Last week’s issue of Charlie Hebdo, featuring a cartoon of Michel Houllebecq (Bertrand Guay/AFP/Getty Images)
Houellebecq’s sixth novel, Submission, was published last Wednesday, the day of the massacre of 12 people in and outside Charlie Hebdo’s offices. The author of Atomised then cancelled his promotional tour and went into hiding.
In an interview recorded by Canal Plus’s Grand Journal last Thursday, but only broadcast on Monday night, the normally blasé Houellebecq appears grief-stricken at the news of the killings – in particular the death of economist Bernard Maris, a friend.

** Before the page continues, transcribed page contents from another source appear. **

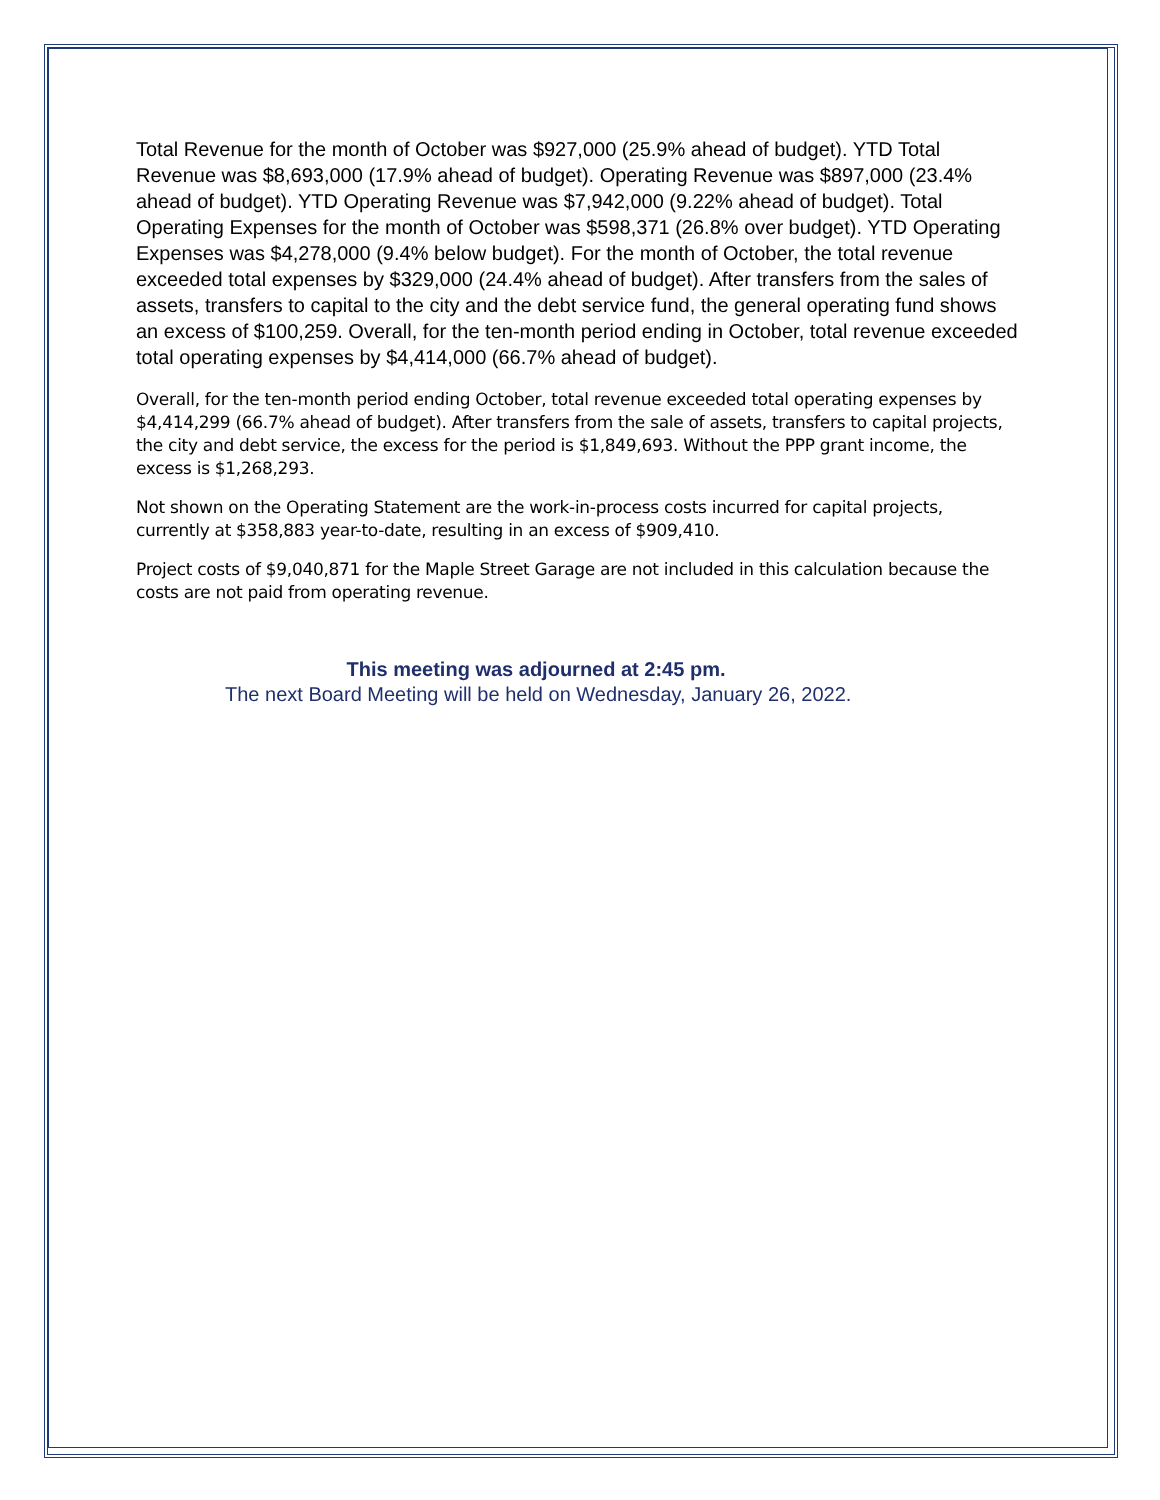Total Revenue for the month of October was $927,000 (25.9% ahead of budget). YTD Total Revenue was $8,693,000 (17.9% ahead of budget). Operating Revenue was $897,000 (23.4% ahead of budget). YTD Operating Revenue was $7,942,000 (9.22% ahead of budget). Total Operating Expenses for the month of October was $598,371 (26.8% over budget). YTD Operating Expenses was $4,278,000 (9.4% below budget). For the month of October, the total revenue exceeded total expenses by $329,000 (24.4% ahead of budget). After transfers from the sales of assets, transfers to capital to the city and the debt service fund, the general operating fund shows an excess of $100,259. Overall, for the ten-month period ending in October, total revenue exceeded total operating expenses by $4,414,000 (66.7% ahead of budget).
Overall, for the ten-month period ending October, total revenue exceeded total operating expenses by $4,414,299 (66.7% ahead of budget). After transfers from the sale of assets, transfers to capital projects, the city and debt service, the excess for the period is $1,849,693. Without the PPP grant income, the excess is $1,268,293.
Not shown on the Operating Statement are the work-in-process costs incurred for capital projects, currently at $358,883 year-to-date, resulting in an excess of $909,410.
Project costs of $9,040,871 for the Maple Street Garage are not included in this calculation because the costs are not paid from operating revenue.
This meeting was adjourned at 2:45 pm.
The next Board Meeting will be held on Wednesday, January 26, 2022.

Barely able to speak, he says: “Yes, I am Charlie. This is the first time in my life that someone I know has been assassinated.”
Houellebecq decided to leave Paris after he heard about the killings.
Bernard Maris, 68, was a respected Left-wing economist and contributor to Charlie Hebdo who admired Houellebecq, even paying tribute to the author in a work called: “Houellebecq Economist”.
“We were supposed to take part in a debate at the end of March because he was about to publish a new book,” said Houellebecq.
“I am stopping the promotion [of Submission] because I don’t want to talk about my book at the moment. I am not in good shape,” he said.